Pull out each line of the material below that contains the word "GitHub". Letter case must match.

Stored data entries
::::::::

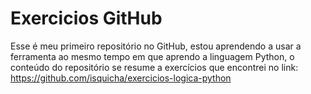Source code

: # Exercicios GitHub
 Esse é meu primeiro repositório no GitHub, estou aprendendo a usar a ferramenta ao mesmo tempo em que aprendo a linguagem Python, o conteúdo do repositório se resume a exercícios que encontrei no link: https://github.com/isquicha/exercicios-logica-python
 
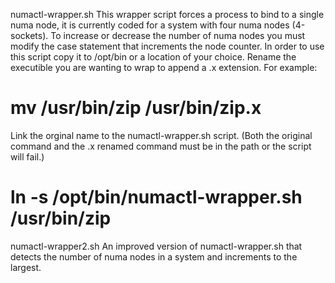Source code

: numactl-wrapper.sh
This wrapper script forces a process to bind to a single numa node, it is currently coded for a system with four numa nodes (4-sockets). To increase or decrease the number of numa nodes you must modify the case statement that increments the node counter.
In order to use this script copy it to /opt/bin or a location of your choice.
Rename the executible you are wanting to wrap to append a .x extension. For example:
# mv /usr/bin/zip /usr/bin/zip.x
Link the orginal name to the numactl-wrapper.sh script. (Both the original command and the .x renamed command must be in the path or the script will fail.)
# ln -s /opt/bin/numactl-wrapper.sh /usr/bin/zip

numactl-wrapper2.sh
An improved version of numactl-wrapper.sh that detects the number of numa nodes in a system and increments to the largest.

::::::::

## Solution for this exercise
: # Exercicios GitHub
 Esse é meu primeiro repositório no GitHub, estou aprendendo a usar a ferramenta ao mesmo tempo em que aprendo a linguagem Python, o conteúdo do repositório se resume a exercícios que encontrei no link: https://github.com/isquicha/exercicios-logica-python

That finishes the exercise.